(Instructions to follow)
The range runs from the line containing "- insert: pifovux (grey) <156, 180, 206, 199>" to the last line of the entries. Restate those lines word for word, without the pictures.

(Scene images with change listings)
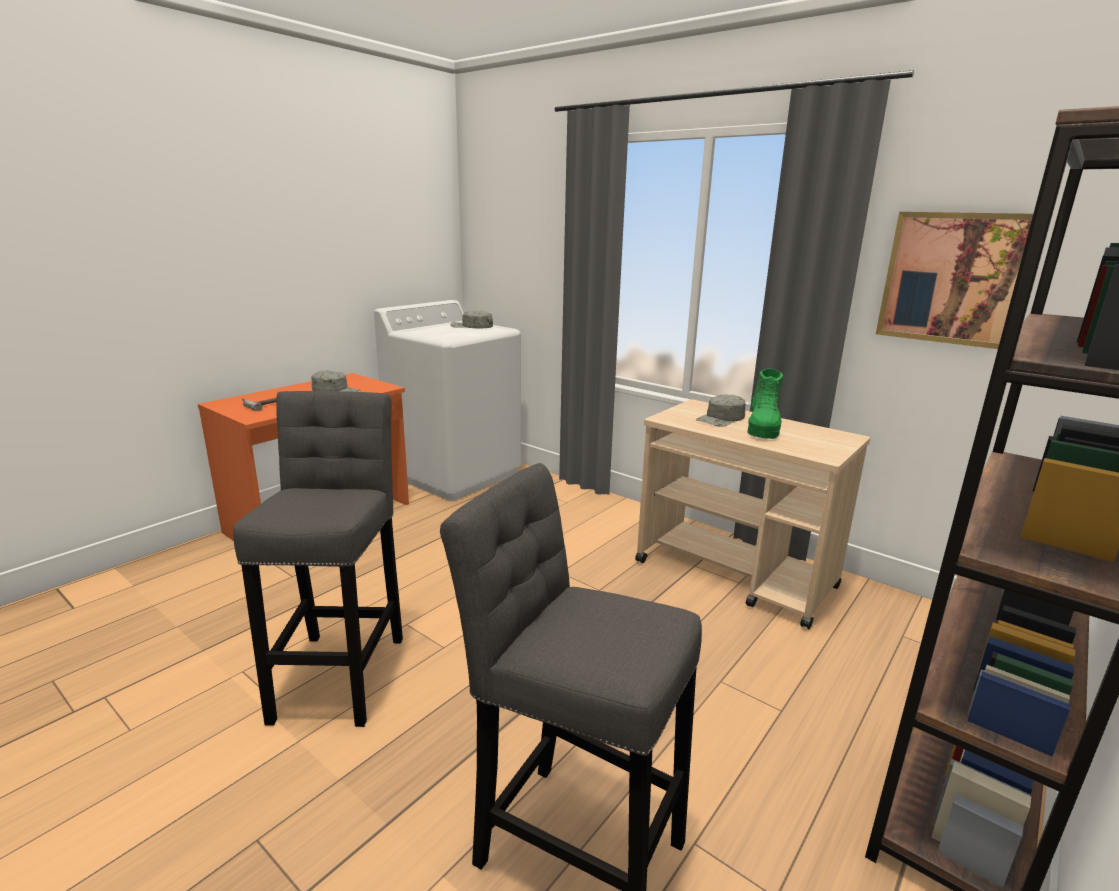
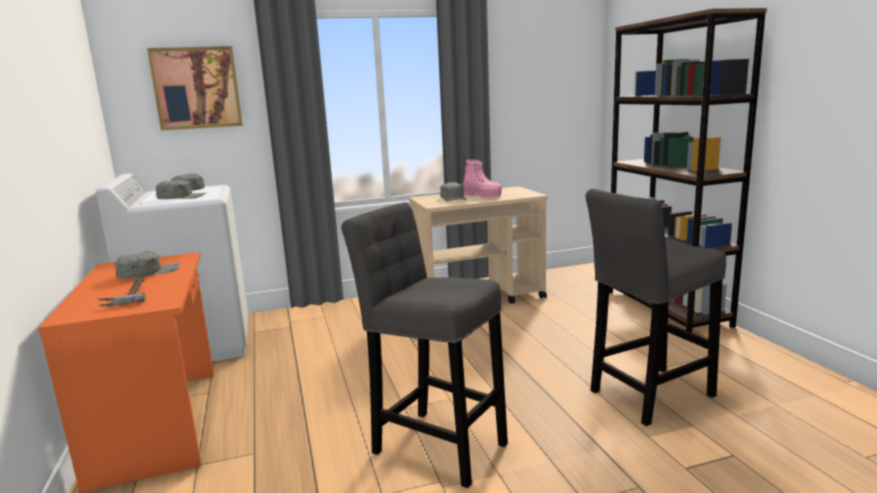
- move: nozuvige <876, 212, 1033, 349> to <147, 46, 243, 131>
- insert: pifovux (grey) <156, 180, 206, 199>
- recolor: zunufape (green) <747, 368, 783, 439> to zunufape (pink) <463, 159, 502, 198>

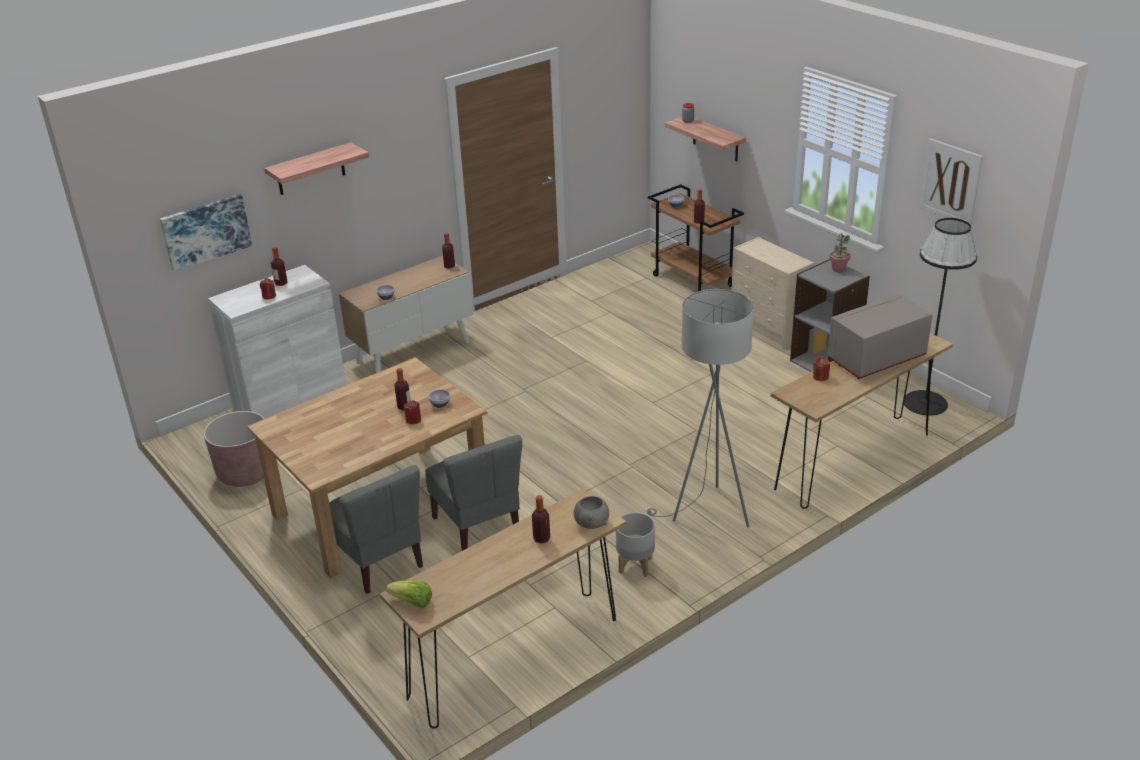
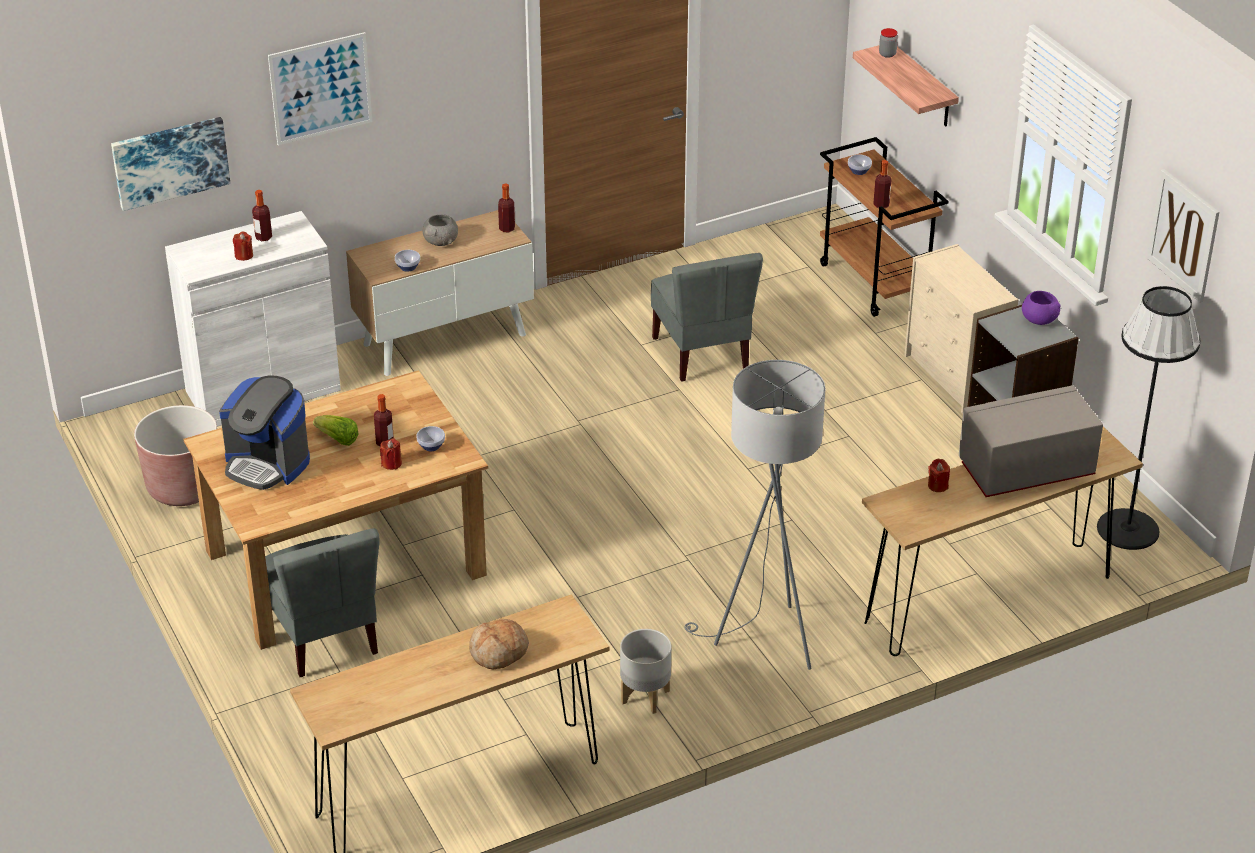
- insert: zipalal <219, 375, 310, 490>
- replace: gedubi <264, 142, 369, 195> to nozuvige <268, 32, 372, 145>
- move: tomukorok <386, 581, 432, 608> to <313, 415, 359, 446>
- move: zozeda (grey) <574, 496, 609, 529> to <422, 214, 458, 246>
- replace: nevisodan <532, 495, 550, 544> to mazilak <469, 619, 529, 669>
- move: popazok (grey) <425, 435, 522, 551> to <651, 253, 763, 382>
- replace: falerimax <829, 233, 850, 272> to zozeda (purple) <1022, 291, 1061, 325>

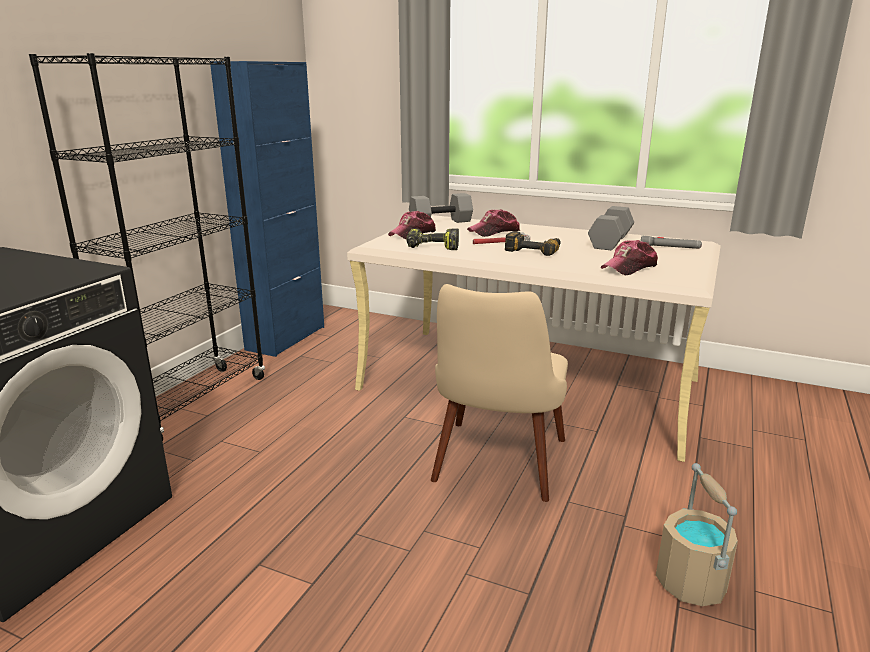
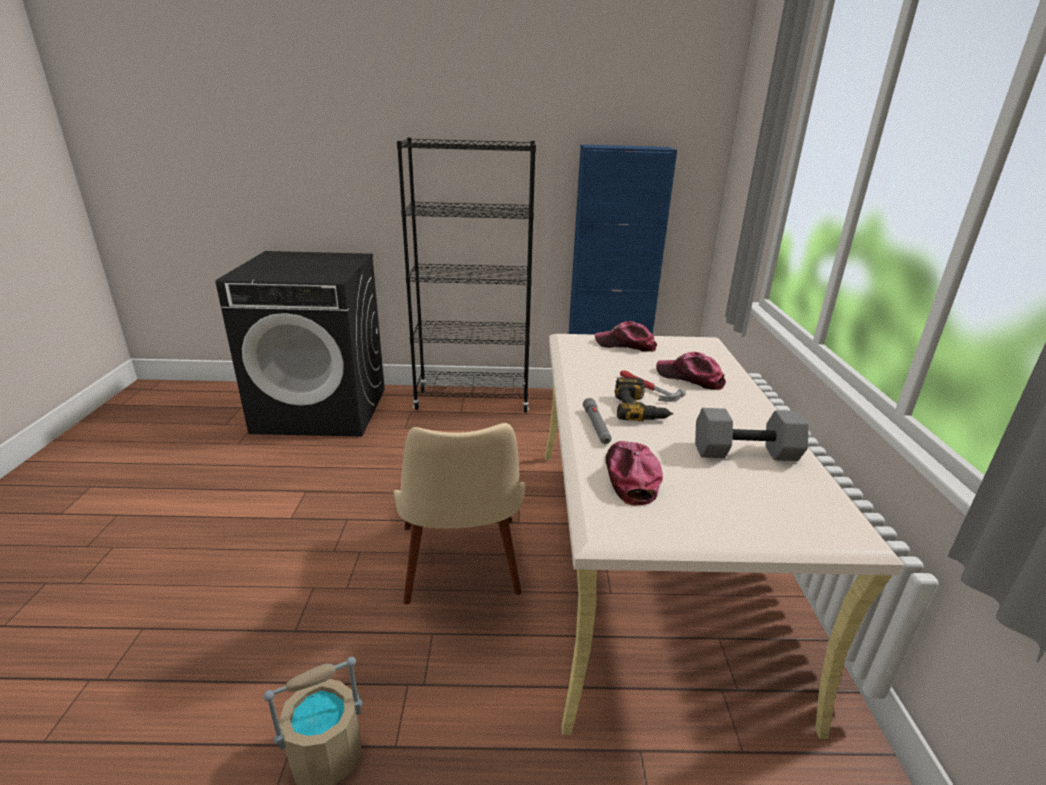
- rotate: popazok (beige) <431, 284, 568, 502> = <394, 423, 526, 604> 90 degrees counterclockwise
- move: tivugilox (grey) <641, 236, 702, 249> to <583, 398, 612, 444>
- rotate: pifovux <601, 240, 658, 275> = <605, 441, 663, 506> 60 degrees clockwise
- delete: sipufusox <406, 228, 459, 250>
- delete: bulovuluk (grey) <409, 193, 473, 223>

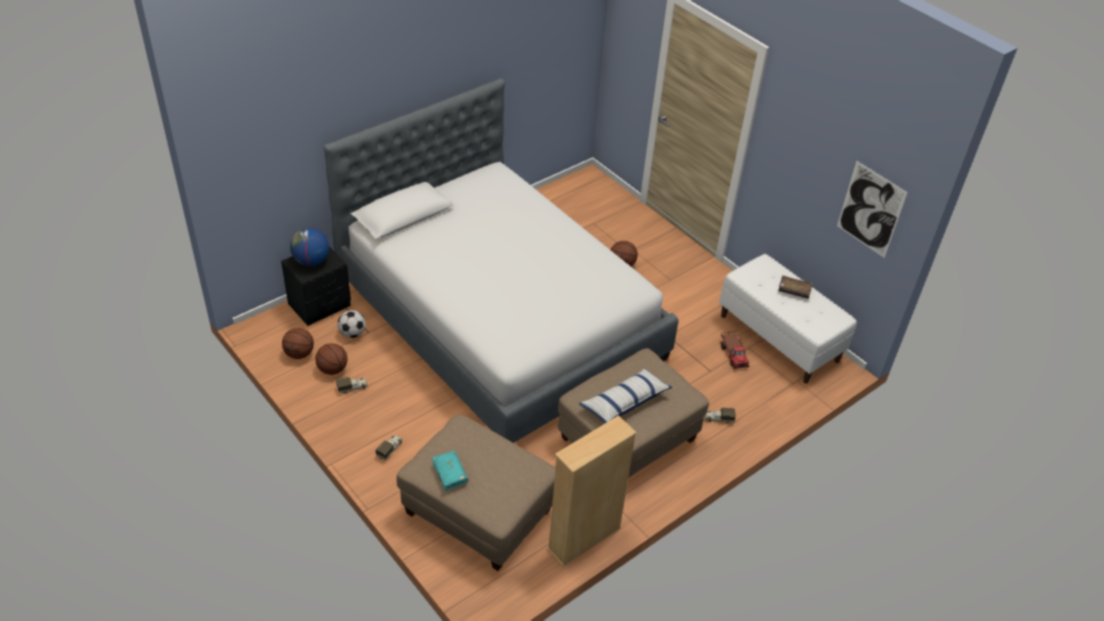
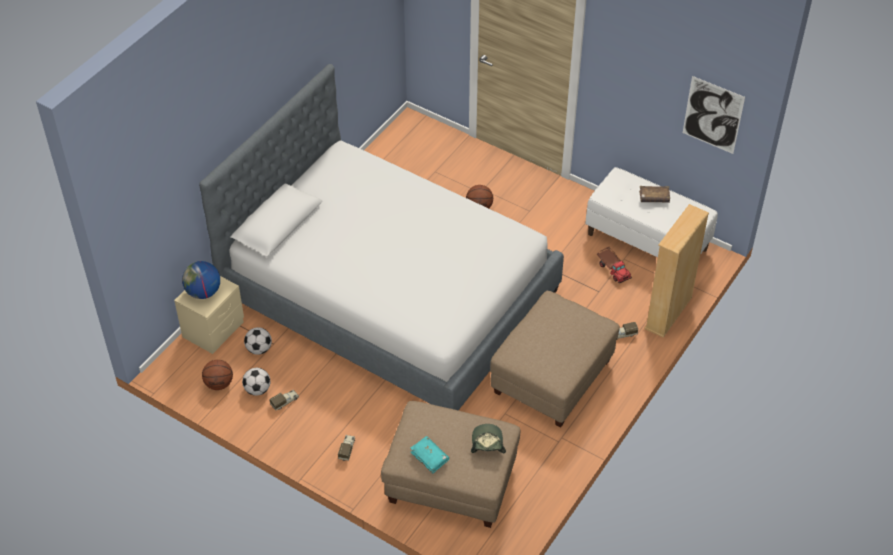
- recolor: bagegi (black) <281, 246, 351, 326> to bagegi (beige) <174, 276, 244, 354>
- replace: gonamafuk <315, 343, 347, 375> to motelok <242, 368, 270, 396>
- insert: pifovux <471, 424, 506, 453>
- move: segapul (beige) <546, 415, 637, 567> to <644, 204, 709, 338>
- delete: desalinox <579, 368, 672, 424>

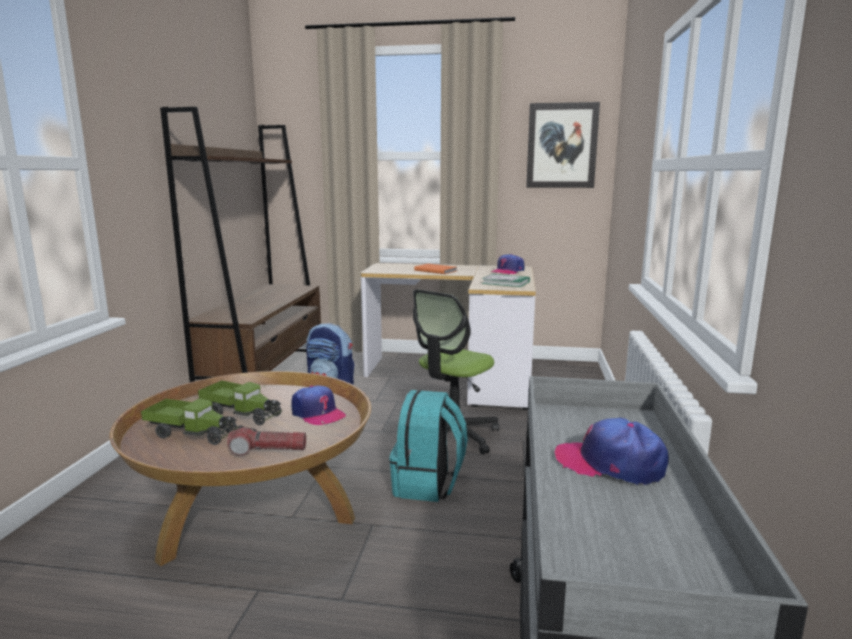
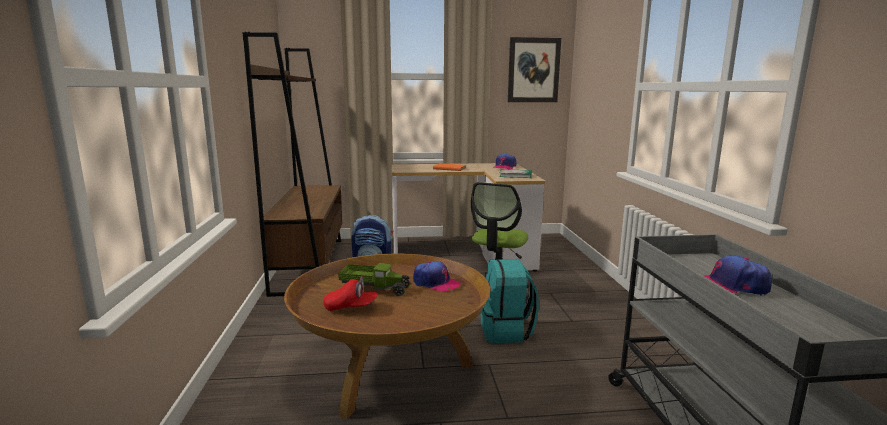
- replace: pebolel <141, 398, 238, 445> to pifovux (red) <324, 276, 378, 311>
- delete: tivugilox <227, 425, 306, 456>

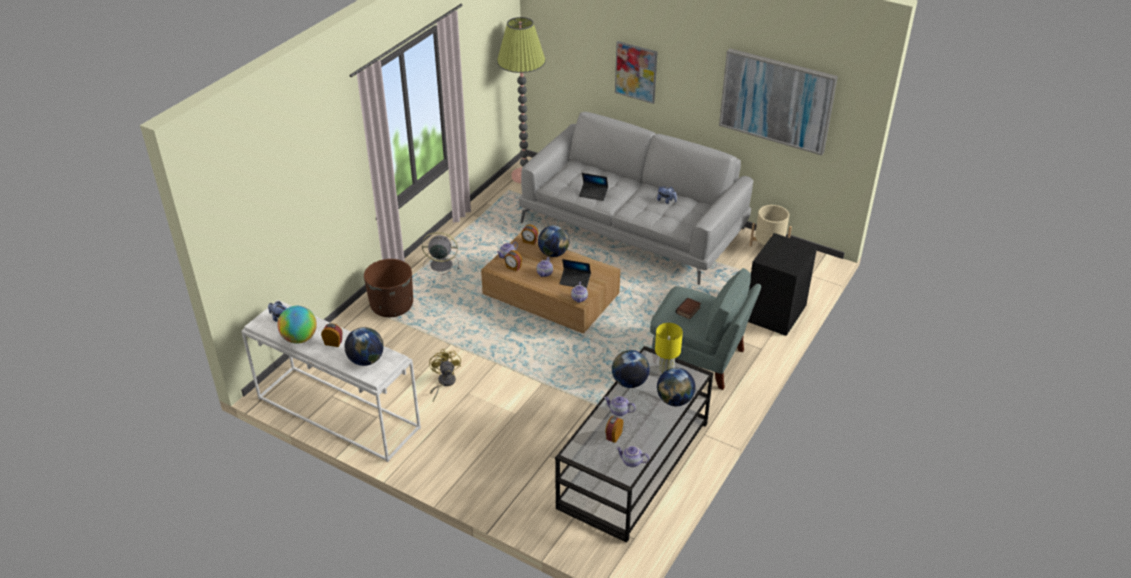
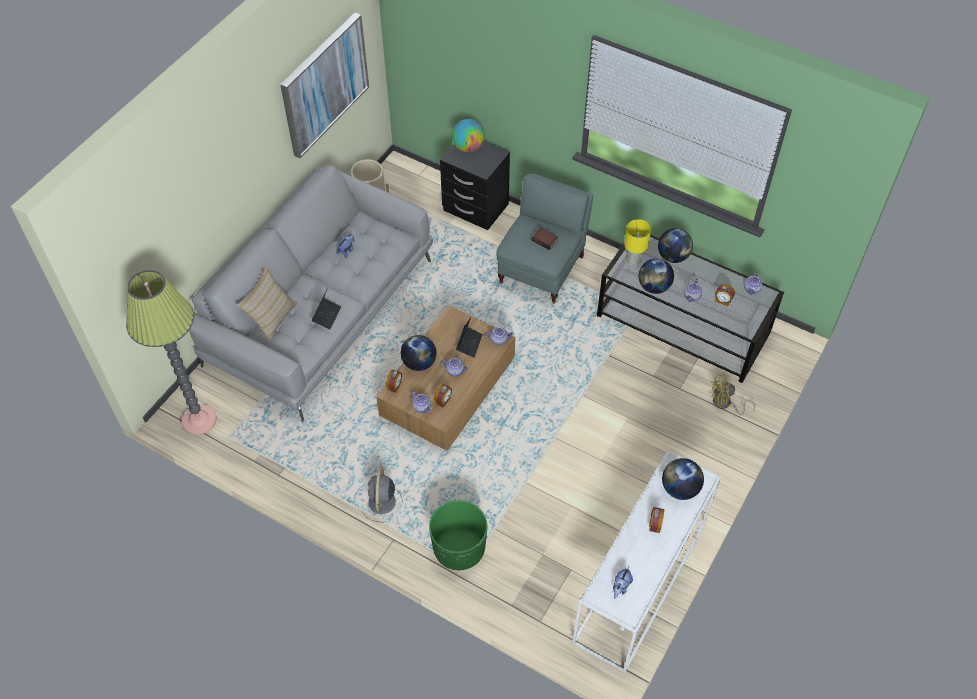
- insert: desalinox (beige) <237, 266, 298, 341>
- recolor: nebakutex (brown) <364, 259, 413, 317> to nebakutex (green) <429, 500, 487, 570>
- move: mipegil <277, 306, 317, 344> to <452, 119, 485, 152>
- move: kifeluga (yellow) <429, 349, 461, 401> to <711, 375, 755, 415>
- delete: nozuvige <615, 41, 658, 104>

(Answer to this problem)
- insert: pifovux (grey) <156, 180, 206, 199>
- recolor: zunufape (green) <747, 368, 783, 439> to zunufape (pink) <463, 159, 502, 198>

- insert: zipalal <219, 375, 310, 490>
- replace: gedubi <264, 142, 369, 195> to nozuvige <268, 32, 372, 145>
- move: tomukorok <386, 581, 432, 608> to <313, 415, 359, 446>
- move: zozeda (grey) <574, 496, 609, 529> to <422, 214, 458, 246>
- replace: nevisodan <532, 495, 550, 544> to mazilak <469, 619, 529, 669>
- move: popazok (grey) <425, 435, 522, 551> to <651, 253, 763, 382>
- replace: falerimax <829, 233, 850, 272> to zozeda (purple) <1022, 291, 1061, 325>

- rotate: popazok (beige) <431, 284, 568, 502> = <394, 423, 526, 604> 90 degrees counterclockwise
- move: tivugilox (grey) <641, 236, 702, 249> to <583, 398, 612, 444>
- rotate: pifovux <601, 240, 658, 275> = <605, 441, 663, 506> 60 degrees clockwise
- delete: sipufusox <406, 228, 459, 250>
- delete: bulovuluk (grey) <409, 193, 473, 223>

- recolor: bagegi (black) <281, 246, 351, 326> to bagegi (beige) <174, 276, 244, 354>
- replace: gonamafuk <315, 343, 347, 375> to motelok <242, 368, 270, 396>
- insert: pifovux <471, 424, 506, 453>
- move: segapul (beige) <546, 415, 637, 567> to <644, 204, 709, 338>
- delete: desalinox <579, 368, 672, 424>

- replace: pebolel <141, 398, 238, 445> to pifovux (red) <324, 276, 378, 311>
- delete: tivugilox <227, 425, 306, 456>

- insert: desalinox (beige) <237, 266, 298, 341>
- recolor: nebakutex (brown) <364, 259, 413, 317> to nebakutex (green) <429, 500, 487, 570>
- move: mipegil <277, 306, 317, 344> to <452, 119, 485, 152>
- move: kifeluga (yellow) <429, 349, 461, 401> to <711, 375, 755, 415>
- delete: nozuvige <615, 41, 658, 104>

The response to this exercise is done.